> **Description of the task**
Keep only the lines of the data below that contain "couverture", and copy them.

> **Information**
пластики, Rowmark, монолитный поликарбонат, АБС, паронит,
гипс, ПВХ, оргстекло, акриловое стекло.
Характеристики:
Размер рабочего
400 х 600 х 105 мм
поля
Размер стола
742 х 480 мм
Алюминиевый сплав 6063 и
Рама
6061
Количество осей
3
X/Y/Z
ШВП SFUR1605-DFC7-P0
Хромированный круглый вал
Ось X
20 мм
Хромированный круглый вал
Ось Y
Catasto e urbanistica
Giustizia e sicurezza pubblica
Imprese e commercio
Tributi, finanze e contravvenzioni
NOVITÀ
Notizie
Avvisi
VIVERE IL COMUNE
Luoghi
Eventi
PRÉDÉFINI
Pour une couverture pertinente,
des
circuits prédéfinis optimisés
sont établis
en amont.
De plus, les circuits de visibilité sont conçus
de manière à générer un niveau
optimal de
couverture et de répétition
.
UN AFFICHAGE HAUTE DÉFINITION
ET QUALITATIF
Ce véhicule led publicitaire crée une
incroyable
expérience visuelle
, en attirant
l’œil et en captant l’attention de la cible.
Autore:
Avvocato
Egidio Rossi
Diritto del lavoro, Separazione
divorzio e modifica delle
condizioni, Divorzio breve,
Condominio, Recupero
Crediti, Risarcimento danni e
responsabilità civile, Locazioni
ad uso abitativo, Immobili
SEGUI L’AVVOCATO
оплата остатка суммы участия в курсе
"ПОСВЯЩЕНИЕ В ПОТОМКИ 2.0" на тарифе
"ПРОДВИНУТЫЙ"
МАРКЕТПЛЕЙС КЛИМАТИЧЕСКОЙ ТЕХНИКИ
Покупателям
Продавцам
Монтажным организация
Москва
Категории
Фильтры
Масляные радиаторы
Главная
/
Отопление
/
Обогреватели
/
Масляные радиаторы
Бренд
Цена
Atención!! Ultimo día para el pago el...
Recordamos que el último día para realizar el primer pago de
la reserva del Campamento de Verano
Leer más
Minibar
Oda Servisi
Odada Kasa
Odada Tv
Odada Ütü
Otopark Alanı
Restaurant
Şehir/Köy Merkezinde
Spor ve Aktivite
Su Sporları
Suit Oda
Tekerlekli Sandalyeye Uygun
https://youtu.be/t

> **Response to this task**
Pour une couverture pertinente,
couverture et de répétition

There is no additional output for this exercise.